Statistics of leaves in growing random trees
Harrison Hartle, P. L. Krapivsky
TL;DR
This work introduces leaf degree as a natural statistic for sparse growing trees and develops a coherent leaf-based framework for two growth paradigms: random recursive trees (RRTs) and leaf-based preferential attachment (leaf-PA). Using generating functions and age-stratified analyses, the authors derive exact and asymptotic forms for the leaf-degree distribution in RRTs, including a factorial decay $m_\ell$ and a Poisson primordial-leaf-degree law, together with precise results for the distribution and cumulants of the total leaf count $\mathcal{L}_N$. In leaf-PA models, a rich set of tail behaviours emerges: a power-law tail for $0<a<1$, a stretched exponential at the critical $a=1$, and exponential tails with algebraic prefactors for $a>1$, with detailed expressions for the primordial and age-stratified leaf statistics; a conjectured equivalence between leaf-degree and degree-tail exponents in the scale-free regime is proposed and partially validated against degree-based PA with matched parameters.
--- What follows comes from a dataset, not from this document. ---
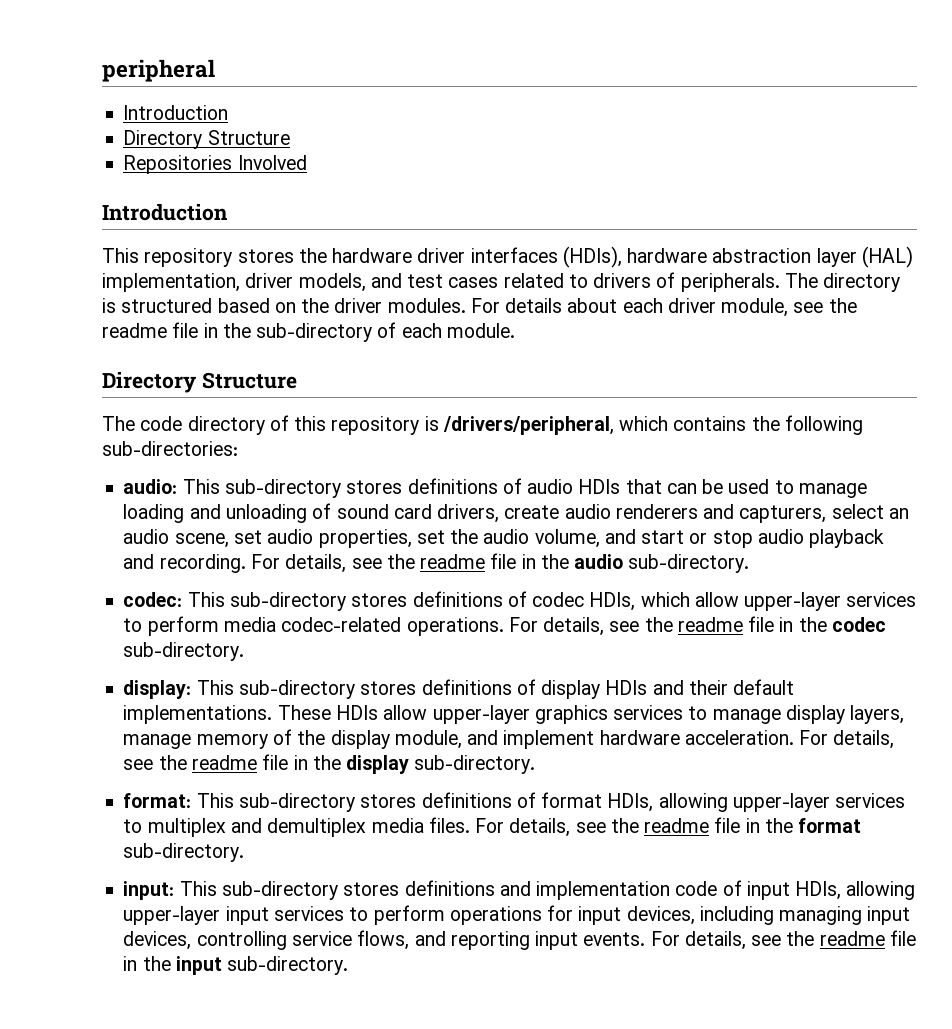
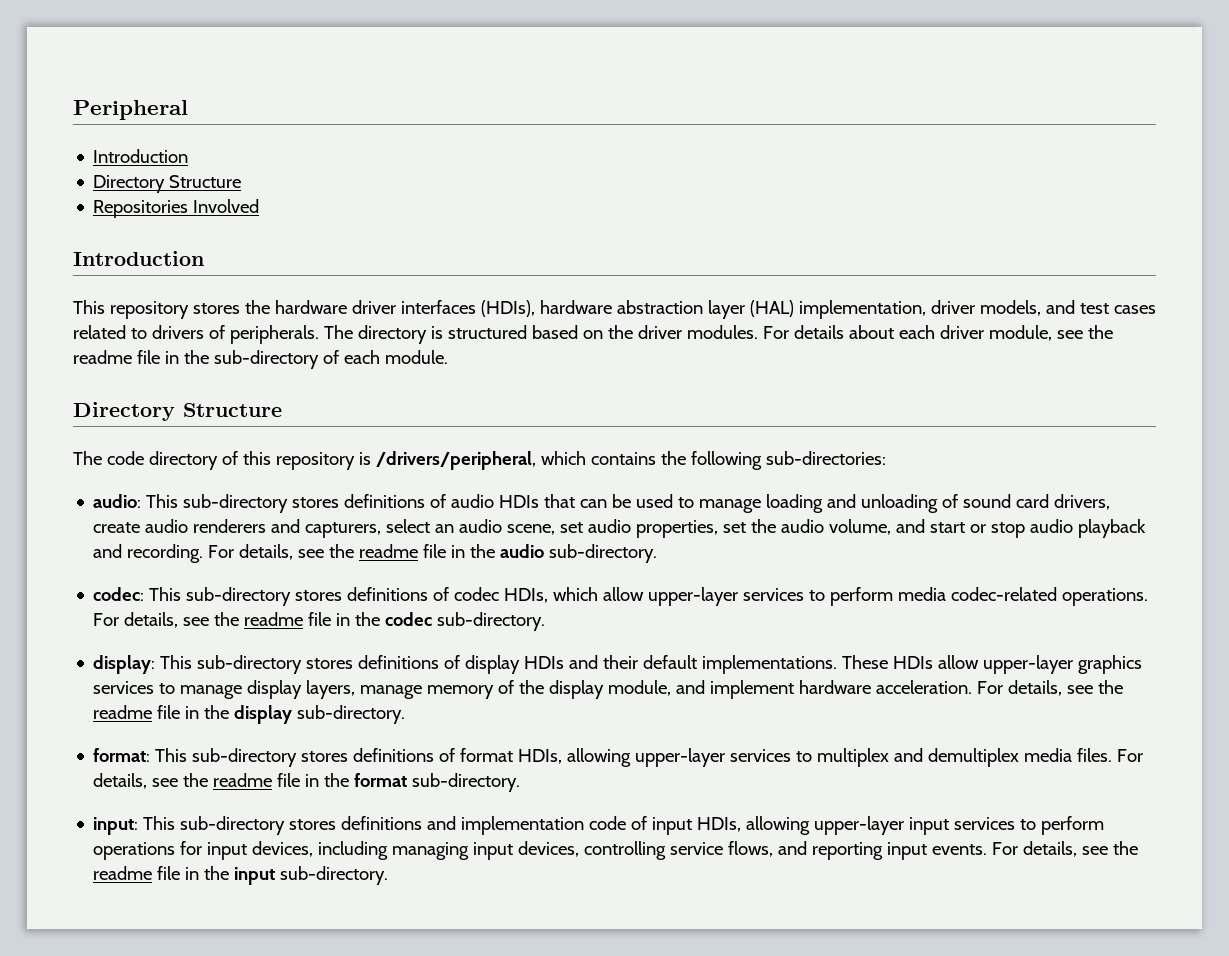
[102,59,215,82] peripheral -> [73,100,188,120] Peripheral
The results provide tractable,Analytics-friendly tools for leaf-based statistics in sparse networks and suggest broad avenues for extending leaf-centric analyses to real data and broader graph models.
Abstract
Leaves, i.e., vertices of degree one, can play a significant role in graph structure, especially in sparsely connected settings in which leaves often constitute the largest fraction of vertices. We consider a leaf-based counterpart of the degree, namely, the leaf degree -- the number of leaves a vertex is connected to -- and the associated leaf degree distribution, analogous to the degree distribution. We determine the leaf degree distribution of random recursive trees (RRTs) and trees grown via a leaf-based preferential attachment mechanism that we introduce. The RRT leaf degree distribution decays factorially, in contrast with its purely geometric degree distribution. In the one-parameter leaf-based growth model, each new vertex attaches to an existing vertex with rate $\ell$ + a, where $\ell$ is the leaf degree of the existing vertex, and a > 0. The leaf degree distribution has a powerlaw tail when 0 < a < 1 and an exponential tail (with algebraic prefactor) for a > 1. The critical case of a = 1 has a leaf degree distribution with stretched exponential tail. We compute a variety of additional characteristics in these models and conjecture asymptotic equivalence of degree and leaf degree powerlaw tail exponent in the scale free regime. We highlight several avenues of possible extension for future studies.